According to Freud, the structure of personality consists of three components, which are the id, ego, and superego. The id is in control of instincts that are related to survival and aggression, biological urges, and the need to seek pleasure, which is referred to as the pleasure principle. The id, being illogical, irrational, and driven by impulses, is distinguished by primary process thinking. The second component of personality is the logical and rational ego, which is characterized by secondary process thinking. The reality principle plays a role in the ego’s functions, making it aware that appeasing to impulses cannot always occur due to the demands of the real world. As such, the ego “manages the conflict between the id and the constraints of the real world (Freud, 2010).” The final component is the superego, which is the part of the personality that maintains the moral standards adapted from society and family. The superego is the purveyor of guilt and forces the ego to adapt to the real world and to concepts of morality.
Given the complex structure of personality, Freud noted that the id, ego, and superego are in permanent conflict with one another. Freud claimed that these conflicts most likely dealt with sexual urges and aggressiveness as society has rules surrounding these urges, their prevalence, and how they are tended to. Due to the constant conflicts of these personality components, it is believed that individuals feel anxious when the ego becomes incapable of balancing the demands of both the id and superego. As such, an individual’s personality resorts to unconscious and automatic behaviors known as defense mechanisms to fight against the internal conflicts of their personality.

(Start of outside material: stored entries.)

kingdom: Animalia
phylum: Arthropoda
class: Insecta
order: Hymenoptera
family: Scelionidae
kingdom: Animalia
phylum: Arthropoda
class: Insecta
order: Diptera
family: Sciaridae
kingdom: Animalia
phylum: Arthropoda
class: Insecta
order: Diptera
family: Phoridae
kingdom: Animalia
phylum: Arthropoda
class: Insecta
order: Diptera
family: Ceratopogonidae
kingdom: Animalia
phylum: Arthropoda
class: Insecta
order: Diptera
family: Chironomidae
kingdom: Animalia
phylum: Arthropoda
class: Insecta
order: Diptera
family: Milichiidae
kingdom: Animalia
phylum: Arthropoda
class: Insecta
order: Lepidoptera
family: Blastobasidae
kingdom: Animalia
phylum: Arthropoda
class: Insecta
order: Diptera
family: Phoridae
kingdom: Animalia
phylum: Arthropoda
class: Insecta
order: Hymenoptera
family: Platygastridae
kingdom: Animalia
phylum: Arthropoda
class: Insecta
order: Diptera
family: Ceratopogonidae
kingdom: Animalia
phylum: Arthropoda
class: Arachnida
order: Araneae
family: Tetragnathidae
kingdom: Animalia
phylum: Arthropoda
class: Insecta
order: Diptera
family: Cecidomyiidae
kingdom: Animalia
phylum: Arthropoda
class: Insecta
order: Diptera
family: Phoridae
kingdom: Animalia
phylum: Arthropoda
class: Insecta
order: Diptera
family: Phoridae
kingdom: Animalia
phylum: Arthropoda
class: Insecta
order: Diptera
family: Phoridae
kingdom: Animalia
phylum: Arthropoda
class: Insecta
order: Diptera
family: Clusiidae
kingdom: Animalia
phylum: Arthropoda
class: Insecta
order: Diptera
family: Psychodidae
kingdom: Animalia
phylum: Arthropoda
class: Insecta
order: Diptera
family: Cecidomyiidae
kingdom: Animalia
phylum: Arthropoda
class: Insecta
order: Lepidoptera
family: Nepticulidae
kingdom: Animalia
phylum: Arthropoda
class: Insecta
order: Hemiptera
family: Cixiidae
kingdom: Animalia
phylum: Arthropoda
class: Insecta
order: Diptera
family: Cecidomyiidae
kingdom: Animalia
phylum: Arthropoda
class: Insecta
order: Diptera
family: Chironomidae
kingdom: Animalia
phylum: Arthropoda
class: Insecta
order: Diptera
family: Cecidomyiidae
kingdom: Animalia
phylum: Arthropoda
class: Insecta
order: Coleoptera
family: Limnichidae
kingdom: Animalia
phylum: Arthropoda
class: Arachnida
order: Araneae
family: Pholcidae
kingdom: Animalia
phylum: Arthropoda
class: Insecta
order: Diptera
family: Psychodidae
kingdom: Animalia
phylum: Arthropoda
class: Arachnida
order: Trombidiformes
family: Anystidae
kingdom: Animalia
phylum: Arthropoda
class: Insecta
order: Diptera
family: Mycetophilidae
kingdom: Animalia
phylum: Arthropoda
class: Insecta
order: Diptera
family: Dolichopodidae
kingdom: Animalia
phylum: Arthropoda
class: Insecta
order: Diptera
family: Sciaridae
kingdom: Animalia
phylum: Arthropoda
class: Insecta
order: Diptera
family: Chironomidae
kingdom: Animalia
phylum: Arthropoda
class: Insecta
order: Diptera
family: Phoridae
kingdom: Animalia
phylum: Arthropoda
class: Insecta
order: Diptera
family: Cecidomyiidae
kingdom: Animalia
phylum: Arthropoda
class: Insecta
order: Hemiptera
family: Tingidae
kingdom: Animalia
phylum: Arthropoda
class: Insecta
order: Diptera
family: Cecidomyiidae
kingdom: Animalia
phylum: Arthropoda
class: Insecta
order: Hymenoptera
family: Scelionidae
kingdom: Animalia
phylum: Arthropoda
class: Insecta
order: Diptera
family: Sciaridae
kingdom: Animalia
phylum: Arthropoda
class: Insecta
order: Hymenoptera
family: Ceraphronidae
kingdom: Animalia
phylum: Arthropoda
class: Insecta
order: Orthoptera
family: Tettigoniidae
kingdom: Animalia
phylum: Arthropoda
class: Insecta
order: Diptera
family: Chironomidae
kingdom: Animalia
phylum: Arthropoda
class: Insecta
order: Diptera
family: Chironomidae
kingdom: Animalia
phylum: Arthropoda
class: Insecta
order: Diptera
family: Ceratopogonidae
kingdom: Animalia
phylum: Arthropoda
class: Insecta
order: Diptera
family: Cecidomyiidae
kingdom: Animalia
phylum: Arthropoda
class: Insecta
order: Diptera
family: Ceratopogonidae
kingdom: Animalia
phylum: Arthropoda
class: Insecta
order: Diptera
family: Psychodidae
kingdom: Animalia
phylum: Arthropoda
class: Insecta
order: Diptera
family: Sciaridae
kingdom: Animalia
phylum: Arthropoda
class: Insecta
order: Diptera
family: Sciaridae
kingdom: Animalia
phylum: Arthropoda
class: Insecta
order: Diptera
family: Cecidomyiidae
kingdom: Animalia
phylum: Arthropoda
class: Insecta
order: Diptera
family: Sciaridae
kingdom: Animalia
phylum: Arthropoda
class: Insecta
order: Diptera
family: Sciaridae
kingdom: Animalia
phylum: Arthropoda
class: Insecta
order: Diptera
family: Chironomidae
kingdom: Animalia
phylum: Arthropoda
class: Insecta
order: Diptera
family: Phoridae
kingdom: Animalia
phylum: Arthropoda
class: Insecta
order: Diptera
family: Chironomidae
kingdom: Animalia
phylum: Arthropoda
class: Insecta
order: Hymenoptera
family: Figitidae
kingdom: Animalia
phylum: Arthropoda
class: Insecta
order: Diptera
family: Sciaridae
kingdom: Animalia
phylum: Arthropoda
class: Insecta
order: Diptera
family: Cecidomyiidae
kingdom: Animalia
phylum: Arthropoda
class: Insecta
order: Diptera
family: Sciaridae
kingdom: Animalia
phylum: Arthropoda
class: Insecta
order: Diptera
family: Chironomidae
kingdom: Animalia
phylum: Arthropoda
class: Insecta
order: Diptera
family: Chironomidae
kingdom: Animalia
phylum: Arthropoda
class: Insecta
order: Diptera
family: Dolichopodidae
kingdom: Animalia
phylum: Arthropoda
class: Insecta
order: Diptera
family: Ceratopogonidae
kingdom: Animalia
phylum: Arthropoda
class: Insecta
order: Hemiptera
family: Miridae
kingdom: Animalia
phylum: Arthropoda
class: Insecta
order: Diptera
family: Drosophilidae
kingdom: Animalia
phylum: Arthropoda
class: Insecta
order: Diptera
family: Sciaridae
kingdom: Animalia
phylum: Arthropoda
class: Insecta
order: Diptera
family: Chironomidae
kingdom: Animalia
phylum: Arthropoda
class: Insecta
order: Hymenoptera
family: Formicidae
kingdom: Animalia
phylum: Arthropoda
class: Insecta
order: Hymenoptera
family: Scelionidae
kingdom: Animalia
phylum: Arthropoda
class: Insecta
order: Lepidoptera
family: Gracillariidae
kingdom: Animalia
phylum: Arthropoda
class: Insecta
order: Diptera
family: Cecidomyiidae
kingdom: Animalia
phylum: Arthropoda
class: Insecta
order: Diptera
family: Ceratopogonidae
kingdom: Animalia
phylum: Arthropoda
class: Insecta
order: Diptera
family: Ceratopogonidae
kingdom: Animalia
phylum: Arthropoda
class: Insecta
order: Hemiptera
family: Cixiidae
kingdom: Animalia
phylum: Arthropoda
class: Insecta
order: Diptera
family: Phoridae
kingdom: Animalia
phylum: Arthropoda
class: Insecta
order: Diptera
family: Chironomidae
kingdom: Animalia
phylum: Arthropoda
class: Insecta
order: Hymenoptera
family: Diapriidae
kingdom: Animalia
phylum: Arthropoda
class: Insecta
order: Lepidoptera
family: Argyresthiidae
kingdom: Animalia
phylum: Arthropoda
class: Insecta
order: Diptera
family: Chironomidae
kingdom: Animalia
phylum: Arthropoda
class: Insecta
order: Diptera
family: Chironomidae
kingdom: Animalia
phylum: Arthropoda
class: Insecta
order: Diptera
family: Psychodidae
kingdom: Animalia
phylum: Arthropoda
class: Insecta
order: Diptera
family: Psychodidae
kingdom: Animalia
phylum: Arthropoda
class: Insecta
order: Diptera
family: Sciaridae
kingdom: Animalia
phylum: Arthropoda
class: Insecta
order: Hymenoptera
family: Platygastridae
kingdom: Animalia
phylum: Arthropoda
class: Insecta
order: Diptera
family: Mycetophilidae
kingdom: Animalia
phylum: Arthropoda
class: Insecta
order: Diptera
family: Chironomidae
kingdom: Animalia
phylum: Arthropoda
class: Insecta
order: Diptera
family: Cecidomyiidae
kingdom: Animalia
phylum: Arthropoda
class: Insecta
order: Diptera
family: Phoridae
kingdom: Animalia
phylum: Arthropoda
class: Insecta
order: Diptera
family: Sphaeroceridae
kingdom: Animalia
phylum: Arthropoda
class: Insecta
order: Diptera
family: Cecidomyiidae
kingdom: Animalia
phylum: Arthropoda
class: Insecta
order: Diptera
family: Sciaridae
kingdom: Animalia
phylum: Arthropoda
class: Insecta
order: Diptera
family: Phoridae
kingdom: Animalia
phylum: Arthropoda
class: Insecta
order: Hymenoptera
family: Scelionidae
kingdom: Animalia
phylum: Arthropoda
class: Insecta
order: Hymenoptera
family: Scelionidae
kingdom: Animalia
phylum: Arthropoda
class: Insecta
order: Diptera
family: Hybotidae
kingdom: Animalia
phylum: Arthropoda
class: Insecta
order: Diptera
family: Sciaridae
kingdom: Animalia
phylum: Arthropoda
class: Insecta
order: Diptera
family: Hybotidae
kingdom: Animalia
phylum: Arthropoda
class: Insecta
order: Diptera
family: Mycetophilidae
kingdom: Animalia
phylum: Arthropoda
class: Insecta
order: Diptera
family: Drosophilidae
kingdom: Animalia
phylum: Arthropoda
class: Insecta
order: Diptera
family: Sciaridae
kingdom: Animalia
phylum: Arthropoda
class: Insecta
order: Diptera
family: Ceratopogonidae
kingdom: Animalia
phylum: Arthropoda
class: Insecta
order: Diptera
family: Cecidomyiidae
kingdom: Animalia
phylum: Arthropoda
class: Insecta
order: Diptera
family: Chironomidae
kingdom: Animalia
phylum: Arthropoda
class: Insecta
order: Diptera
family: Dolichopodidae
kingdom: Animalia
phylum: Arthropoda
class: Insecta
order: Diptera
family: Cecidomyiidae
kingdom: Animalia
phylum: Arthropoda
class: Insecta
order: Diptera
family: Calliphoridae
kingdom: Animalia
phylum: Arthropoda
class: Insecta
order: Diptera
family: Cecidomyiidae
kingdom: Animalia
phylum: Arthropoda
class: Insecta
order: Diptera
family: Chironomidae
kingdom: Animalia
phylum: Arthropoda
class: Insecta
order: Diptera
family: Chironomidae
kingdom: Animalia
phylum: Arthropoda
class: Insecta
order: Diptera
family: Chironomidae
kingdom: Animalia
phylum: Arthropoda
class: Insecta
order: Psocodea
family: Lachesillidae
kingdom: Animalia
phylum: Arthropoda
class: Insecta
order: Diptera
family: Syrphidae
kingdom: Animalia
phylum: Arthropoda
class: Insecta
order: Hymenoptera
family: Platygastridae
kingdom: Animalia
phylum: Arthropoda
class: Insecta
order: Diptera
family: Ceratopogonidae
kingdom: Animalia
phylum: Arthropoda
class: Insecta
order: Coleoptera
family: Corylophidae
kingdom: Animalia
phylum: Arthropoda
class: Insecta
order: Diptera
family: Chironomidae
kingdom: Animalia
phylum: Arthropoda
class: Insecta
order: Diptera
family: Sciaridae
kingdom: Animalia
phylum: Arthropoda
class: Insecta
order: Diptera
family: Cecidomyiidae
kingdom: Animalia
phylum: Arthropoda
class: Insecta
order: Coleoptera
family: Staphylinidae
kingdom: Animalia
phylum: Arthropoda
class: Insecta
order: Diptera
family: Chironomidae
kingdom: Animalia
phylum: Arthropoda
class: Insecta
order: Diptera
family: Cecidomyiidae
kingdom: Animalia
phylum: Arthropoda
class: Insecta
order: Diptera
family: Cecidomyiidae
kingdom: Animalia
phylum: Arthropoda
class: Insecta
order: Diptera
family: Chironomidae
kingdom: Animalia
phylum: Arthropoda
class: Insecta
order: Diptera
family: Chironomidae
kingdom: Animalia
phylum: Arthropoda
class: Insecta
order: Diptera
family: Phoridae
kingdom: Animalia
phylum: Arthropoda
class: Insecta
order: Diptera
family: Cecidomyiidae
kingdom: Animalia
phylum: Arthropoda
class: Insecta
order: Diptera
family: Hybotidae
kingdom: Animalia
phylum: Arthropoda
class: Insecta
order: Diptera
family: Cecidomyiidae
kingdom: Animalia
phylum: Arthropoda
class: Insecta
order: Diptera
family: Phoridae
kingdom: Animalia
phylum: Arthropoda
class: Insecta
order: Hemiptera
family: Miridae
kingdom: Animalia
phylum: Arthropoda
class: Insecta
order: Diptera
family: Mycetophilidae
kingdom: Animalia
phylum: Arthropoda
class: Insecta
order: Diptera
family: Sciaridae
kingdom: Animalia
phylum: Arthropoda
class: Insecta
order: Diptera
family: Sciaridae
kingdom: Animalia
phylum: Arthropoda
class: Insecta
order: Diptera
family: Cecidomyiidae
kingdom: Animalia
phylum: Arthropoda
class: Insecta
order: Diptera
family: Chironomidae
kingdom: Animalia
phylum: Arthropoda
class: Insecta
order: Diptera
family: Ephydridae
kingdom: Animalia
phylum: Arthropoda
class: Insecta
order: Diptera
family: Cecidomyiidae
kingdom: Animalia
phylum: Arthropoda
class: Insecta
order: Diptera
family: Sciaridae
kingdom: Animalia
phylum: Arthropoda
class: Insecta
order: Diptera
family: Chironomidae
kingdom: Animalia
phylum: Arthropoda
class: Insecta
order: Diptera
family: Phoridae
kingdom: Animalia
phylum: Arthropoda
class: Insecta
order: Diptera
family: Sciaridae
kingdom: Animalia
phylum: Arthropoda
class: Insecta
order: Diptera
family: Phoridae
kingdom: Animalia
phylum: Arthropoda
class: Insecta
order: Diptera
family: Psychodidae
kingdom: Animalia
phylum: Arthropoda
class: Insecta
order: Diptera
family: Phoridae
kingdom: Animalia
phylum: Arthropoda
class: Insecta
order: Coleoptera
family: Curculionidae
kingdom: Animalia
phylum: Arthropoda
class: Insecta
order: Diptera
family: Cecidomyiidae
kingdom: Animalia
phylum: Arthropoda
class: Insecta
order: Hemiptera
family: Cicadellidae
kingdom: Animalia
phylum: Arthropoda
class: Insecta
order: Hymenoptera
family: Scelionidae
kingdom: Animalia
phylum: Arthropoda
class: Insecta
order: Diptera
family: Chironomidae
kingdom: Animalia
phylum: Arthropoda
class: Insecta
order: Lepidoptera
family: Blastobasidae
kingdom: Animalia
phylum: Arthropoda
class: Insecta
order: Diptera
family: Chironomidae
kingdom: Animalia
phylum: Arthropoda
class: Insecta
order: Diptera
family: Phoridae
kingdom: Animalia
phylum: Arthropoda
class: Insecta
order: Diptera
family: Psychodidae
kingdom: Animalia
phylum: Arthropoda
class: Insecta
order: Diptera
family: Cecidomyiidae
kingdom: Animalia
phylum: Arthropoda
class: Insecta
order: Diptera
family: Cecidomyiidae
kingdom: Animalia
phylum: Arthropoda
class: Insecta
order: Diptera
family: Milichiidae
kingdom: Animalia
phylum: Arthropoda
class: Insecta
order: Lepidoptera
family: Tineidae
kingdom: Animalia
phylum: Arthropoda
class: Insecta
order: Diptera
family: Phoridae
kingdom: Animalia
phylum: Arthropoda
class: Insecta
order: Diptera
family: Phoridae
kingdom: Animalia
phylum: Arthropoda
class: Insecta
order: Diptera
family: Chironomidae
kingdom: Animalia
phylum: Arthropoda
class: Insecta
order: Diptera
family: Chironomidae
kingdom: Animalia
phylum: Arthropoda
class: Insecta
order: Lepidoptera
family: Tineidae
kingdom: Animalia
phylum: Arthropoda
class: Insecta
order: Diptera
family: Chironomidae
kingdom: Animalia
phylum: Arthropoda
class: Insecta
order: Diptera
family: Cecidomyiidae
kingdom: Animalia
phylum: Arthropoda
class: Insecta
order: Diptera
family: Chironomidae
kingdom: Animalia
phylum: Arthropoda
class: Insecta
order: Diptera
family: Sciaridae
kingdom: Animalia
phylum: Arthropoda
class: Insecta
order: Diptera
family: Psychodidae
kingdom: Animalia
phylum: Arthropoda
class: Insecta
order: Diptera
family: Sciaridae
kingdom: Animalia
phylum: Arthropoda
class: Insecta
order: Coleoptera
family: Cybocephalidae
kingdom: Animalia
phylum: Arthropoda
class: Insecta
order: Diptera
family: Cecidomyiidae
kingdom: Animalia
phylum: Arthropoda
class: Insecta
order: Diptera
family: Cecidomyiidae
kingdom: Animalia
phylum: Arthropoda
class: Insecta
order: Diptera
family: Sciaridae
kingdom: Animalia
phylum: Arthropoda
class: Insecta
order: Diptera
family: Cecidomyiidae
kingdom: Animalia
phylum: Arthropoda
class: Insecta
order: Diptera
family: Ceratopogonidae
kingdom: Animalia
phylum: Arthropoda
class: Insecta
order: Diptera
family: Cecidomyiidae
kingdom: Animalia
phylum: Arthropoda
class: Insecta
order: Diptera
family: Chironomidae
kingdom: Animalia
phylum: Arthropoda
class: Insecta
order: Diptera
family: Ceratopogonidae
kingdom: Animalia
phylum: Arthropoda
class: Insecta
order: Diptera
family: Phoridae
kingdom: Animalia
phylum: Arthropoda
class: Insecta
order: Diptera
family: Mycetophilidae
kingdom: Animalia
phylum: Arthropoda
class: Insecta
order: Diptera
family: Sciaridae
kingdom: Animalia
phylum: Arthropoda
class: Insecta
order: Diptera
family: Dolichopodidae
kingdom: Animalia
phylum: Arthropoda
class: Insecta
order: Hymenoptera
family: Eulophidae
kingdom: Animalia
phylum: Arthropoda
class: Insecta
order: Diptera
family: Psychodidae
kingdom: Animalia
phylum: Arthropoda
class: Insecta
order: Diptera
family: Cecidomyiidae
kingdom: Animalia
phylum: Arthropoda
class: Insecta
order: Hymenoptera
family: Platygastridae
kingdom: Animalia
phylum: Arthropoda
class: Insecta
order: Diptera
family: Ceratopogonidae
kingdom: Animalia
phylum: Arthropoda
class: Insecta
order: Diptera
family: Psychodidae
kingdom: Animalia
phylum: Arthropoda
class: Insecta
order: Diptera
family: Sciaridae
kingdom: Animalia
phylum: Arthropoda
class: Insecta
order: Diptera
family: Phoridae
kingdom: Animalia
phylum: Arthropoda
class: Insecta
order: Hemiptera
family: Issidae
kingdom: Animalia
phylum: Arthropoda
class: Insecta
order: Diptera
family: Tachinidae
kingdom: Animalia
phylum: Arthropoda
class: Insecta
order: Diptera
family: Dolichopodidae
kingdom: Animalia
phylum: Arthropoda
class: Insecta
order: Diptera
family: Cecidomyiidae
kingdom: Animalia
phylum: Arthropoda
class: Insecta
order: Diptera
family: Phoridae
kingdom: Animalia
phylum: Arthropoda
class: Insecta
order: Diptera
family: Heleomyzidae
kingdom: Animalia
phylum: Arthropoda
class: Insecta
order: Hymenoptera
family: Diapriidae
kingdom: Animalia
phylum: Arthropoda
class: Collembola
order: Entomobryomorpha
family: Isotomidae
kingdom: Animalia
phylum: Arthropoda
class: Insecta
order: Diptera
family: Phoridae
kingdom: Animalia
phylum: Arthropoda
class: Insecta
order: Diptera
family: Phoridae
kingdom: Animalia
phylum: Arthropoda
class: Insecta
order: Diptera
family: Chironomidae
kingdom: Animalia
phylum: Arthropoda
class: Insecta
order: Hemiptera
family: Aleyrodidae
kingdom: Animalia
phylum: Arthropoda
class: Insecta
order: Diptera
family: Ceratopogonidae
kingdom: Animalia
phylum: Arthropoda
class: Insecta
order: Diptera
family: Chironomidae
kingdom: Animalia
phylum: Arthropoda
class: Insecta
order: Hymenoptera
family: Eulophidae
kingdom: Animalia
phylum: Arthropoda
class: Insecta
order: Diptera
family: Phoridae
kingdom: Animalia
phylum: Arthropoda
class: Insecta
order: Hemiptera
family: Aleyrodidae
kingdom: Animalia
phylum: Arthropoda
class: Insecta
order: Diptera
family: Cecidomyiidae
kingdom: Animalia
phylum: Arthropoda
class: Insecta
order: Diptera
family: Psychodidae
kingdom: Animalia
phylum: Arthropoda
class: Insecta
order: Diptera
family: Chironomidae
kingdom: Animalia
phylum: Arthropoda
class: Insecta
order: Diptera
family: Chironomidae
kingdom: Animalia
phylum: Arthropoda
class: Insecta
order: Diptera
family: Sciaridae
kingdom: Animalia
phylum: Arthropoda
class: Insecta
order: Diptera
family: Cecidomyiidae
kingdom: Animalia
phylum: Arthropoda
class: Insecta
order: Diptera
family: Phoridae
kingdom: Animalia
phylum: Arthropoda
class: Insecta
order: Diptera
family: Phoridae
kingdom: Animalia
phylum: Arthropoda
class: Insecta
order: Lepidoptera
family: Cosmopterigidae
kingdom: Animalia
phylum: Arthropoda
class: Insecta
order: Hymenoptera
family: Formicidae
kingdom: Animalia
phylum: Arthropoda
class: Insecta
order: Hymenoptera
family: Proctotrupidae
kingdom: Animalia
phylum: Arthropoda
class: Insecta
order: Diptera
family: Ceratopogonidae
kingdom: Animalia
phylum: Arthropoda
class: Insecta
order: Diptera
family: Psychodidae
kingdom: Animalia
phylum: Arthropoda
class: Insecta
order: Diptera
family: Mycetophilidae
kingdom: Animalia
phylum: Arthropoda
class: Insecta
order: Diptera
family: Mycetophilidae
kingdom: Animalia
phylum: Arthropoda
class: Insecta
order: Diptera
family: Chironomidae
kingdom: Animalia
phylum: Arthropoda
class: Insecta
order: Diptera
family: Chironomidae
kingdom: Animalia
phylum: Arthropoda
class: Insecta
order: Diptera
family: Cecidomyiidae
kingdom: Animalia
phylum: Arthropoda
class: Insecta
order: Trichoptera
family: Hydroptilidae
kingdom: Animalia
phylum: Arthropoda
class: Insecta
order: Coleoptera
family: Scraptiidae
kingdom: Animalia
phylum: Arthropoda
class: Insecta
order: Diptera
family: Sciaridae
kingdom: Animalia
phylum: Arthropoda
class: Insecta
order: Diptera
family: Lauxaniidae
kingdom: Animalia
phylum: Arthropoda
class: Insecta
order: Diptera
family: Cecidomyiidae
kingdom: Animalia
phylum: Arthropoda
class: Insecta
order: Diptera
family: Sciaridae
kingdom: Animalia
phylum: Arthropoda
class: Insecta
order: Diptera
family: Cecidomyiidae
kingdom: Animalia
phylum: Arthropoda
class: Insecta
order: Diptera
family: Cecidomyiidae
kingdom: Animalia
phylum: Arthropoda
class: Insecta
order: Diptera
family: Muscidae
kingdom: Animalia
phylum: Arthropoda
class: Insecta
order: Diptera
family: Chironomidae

Defense mechanisms include repression, projection, displacement, reaction formation, and regression. Repression is when a thought, feeling, desire, or memory is suppressed so that it becomes unconscious. Repression causes individuals to forget certain aspects of their life or individuality. Projection involves unconsciously transferring one’s personal thoughts or desires to another person. Displacement occurs when an individual unconsciously transfers intense emotions about a person or incident onto someone or something else. Reaction formation is when an individual has thoughts or feelings that are considered unacceptable based on societal and moral ideals, and so they behave in a way that is the complete opposite of what they are thinking or feeling. A final defense mechanism is known as regression, which involves an individual changing to an “immature state of psychological development (Ellis & Abrams, 2009)” instead of controlling unsatisfactory impulses in a mature, adult way.
References
Ellis, A., & Abrams, L. (2009). Personality theories: Critical perspectives. Los Angeles: SAGE Publications.
Freud, S. (2010). The ego and the id. LaVergne, TN: Pacific Publishing Studio.